WHAT THE EXERCISE ASKS: Could you output, word for word, every line from the very start of the items through the line containing "honors a person", including that line?

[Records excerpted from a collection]
┄┄┄┄┄┄

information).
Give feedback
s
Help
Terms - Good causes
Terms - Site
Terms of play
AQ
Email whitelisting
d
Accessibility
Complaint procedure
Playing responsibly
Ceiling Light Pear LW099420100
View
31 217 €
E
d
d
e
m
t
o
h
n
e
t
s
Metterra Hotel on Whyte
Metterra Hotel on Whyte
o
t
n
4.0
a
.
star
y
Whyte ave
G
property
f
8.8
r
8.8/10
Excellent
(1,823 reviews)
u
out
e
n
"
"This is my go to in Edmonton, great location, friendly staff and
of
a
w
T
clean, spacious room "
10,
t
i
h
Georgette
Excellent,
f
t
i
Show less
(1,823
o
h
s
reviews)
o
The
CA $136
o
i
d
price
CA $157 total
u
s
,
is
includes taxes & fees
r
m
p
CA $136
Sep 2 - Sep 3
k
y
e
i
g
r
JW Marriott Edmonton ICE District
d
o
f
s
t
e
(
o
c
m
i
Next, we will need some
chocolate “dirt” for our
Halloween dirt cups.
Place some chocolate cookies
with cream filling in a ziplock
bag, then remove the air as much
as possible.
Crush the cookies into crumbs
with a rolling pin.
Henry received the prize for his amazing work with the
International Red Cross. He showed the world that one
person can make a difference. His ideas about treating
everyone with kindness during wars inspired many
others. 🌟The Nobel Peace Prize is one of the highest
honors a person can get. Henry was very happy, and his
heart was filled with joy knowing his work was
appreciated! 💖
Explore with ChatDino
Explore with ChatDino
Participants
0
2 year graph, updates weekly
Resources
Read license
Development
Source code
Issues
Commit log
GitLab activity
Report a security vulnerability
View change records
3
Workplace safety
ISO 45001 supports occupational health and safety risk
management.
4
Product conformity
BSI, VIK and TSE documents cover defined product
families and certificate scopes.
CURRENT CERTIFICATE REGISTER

┄┄┄┄┄┄

SOLUTION FOR THIS TASK:
information).
Give feedback
s
Help
Terms - Good causes
Terms - Site
Terms of play
AQ
Email whitelisting
d
Accessibility
Complaint procedure
Playing responsibly
Ceiling Light Pear LW099420100
View
31 217 €
E
d
d
e
m
t
o
h
n
e
t
s
Metterra Hotel on Whyte
Metterra Hotel on Whyte
o
t
n
4.0
a
.
star
y
Whyte ave
G
property
f
8.8
r
8.8/10
Excellent
(1,823 reviews)
u
out
e
n
"
"This is my go to in Edmonton, great location, friendly staff and
of
a
w
T
clean, spacious room "
10,
t
i
h
Georgette
Excellent,
f
t
i
Show less
(1,823
o
h
s
reviews)
o
The
CA $136
o
i
d
price
CA $157 total
u
s
,
is
includes taxes & fees
r
m
p
CA $136
Sep 2 - Sep 3
k
y
e
i
g
r
JW Marriott Edmonton ICE District
d
o
f
s
t
e
(
o
c
m
i
Next, we will need some
chocolate “dirt” for our
Halloween dirt cups.
Place some chocolate cookies
with cream filling in a ziplock
bag, then remove the air as much
as possible.
Crush the cookies into crumbs
with a rolling pin.
Henry received the prize for his amazing work with the
International Red Cross. He showed the world that one
person can make a difference. His ideas about treating
everyone with kindness during wars inspired many
others. 🌟The Nobel Peace Prize is one of the highest
honors a person can get. Henry was very happy, and his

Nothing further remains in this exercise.